An excerpt from the GTA Member Webinar on November 15, 2025.
Transcript edited for print.

The September eclipse (2025) was very important. What we noted was that it hit the second house of the U.S. chart.

Stock Market Event Chart – May 17, 1792 (inner wheel), Solar Partial Eclipse – Sept 21, 2025 (outer wheel)

And we know the second house has to do with wealth, money, the monetary base, banking resources, the banks themselves, and capital formation. It deals with the banking system, credit expansion, and overall money supply—M0, M1, M2, M3. It also ties into central bank policy, commodity reserves, tax flows—basically any type of asset that can be taxed and shows up on the general ledger.

So this is really the nation’s financial foundation.

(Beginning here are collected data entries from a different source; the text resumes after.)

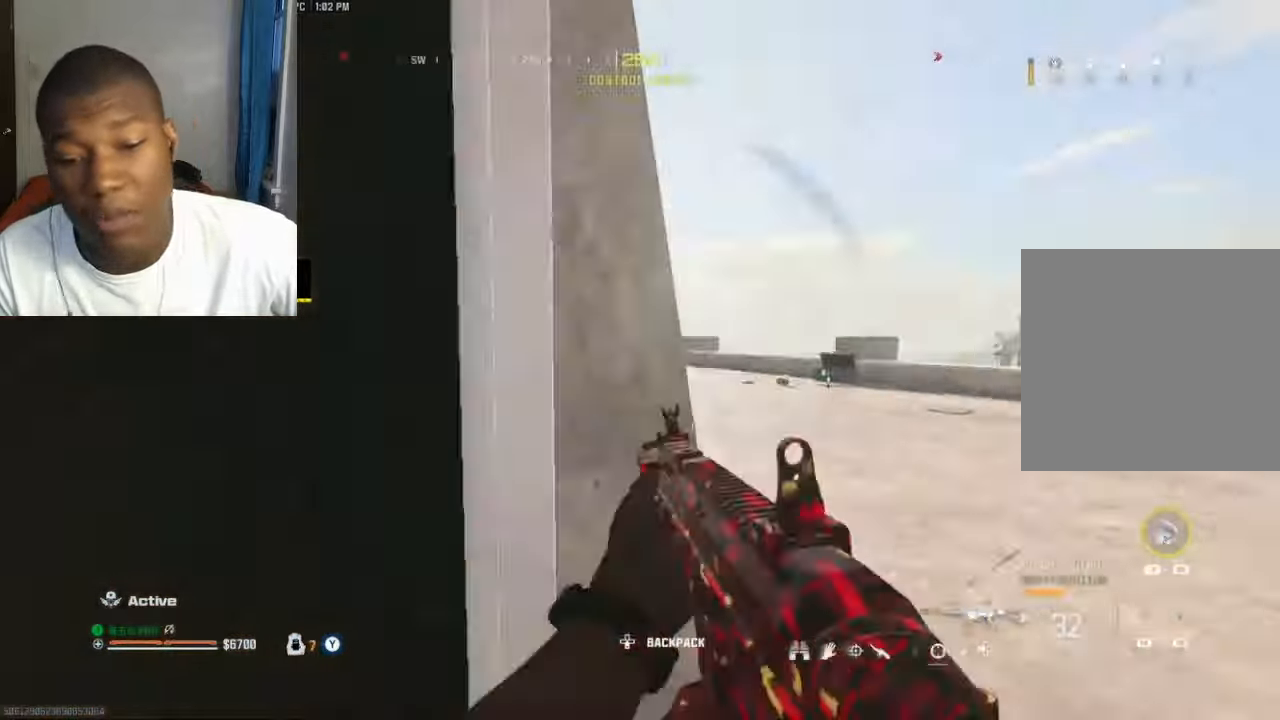
{"buttons": ["Y"], "left_stick": "up-right", "right_stick": "right", "events": [[100, "A", "down"], [100, "right_stick", "center"], [167, "A", "up"], [234, "left_stick", "right"], [467, "left_stick", "up-right"], [467, "right_stick", "right"], [500, "Y", "down"]]}
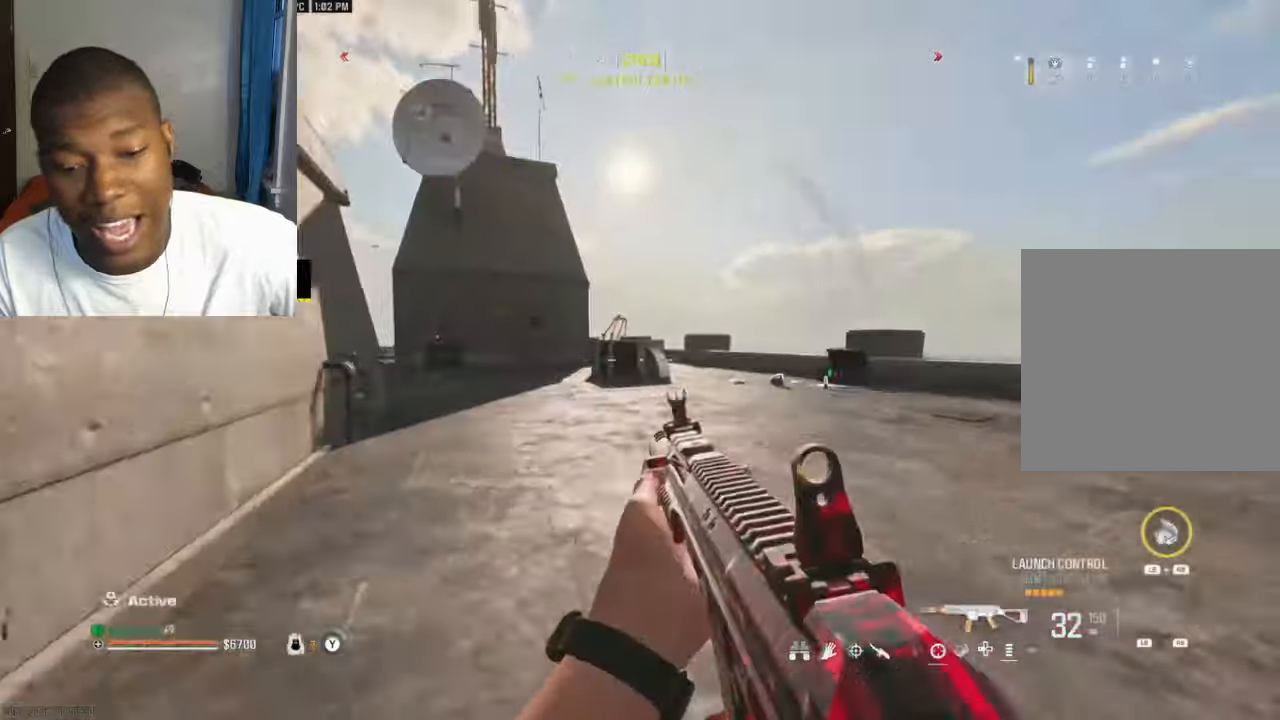
{"buttons": ["L2"], "left_stick": "right", "right_stick": "center", "events": [[34, "left_stick", "up"], [67, "Y", "up"], [100, "L3", "down"], [100, "Y", "down"], [200, "L3", "up"], [200, "Y", "up"], [267, "left_stick", "right"], [300, "right_stick", "center"], [467, "L2", "down"]]}
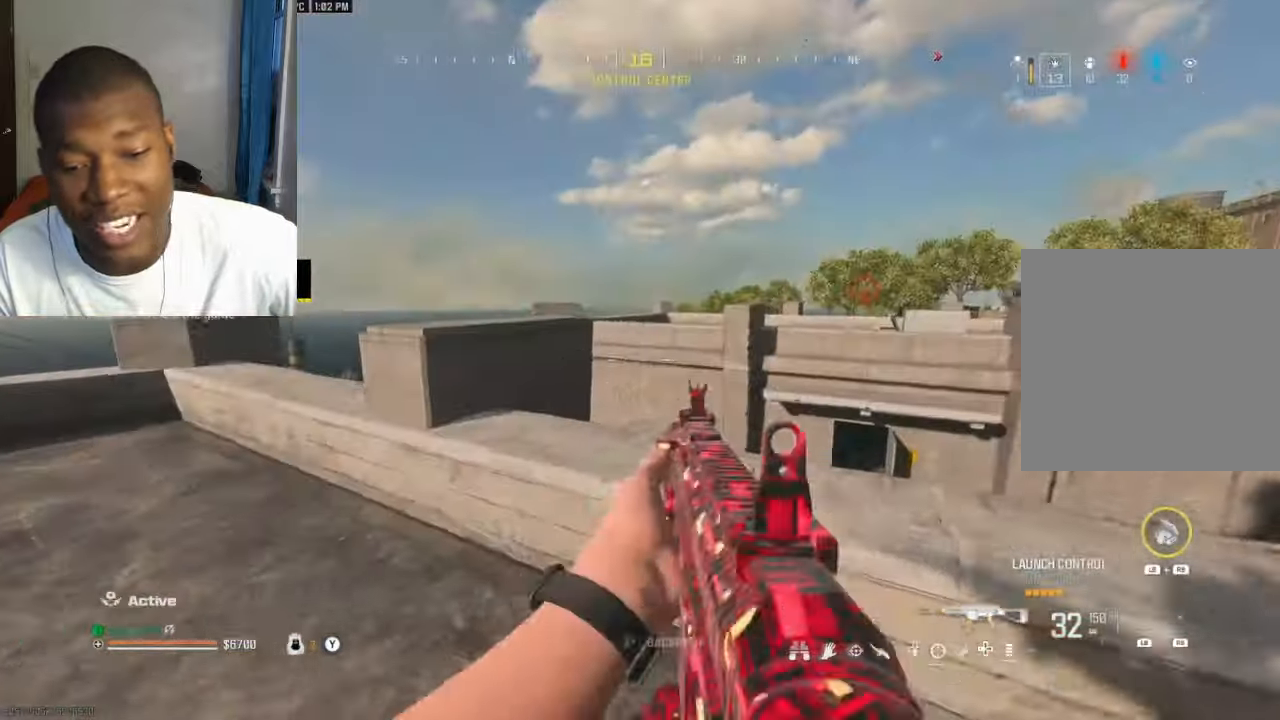
{"buttons": [], "left_stick": "up-left", "right_stick": "down-left", "events": [[34, "L2", "up"], [34, "right_stick", "right"], [167, "L2", "down"], [234, "right_stick", "center"], [434, "left_stick", "up-left"], [434, "right_stick", "down-left"], [467, "L2", "up"]]}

Now, when you see an eclipse—this one is opposing Saturn and Neptune in the eighth house. And the eighth house deals with taxation, debt, bankruptcies, and lending. Not just personal loans, but bank-to-bank lending, institutional loans, and even nations lending to other nations.

So what we’re seeing is this eclipse activating both houses at the same time.

Rising Bankruptcies Signal Systemic Stress

And what do we see in reality? Year-to-date, 655 large U.S. companies have gone bankrupt—the highest number in 15 years. And we’re not even done with the year. We’re approaching 2010 levels, and if you remember, that was during the Great Recession.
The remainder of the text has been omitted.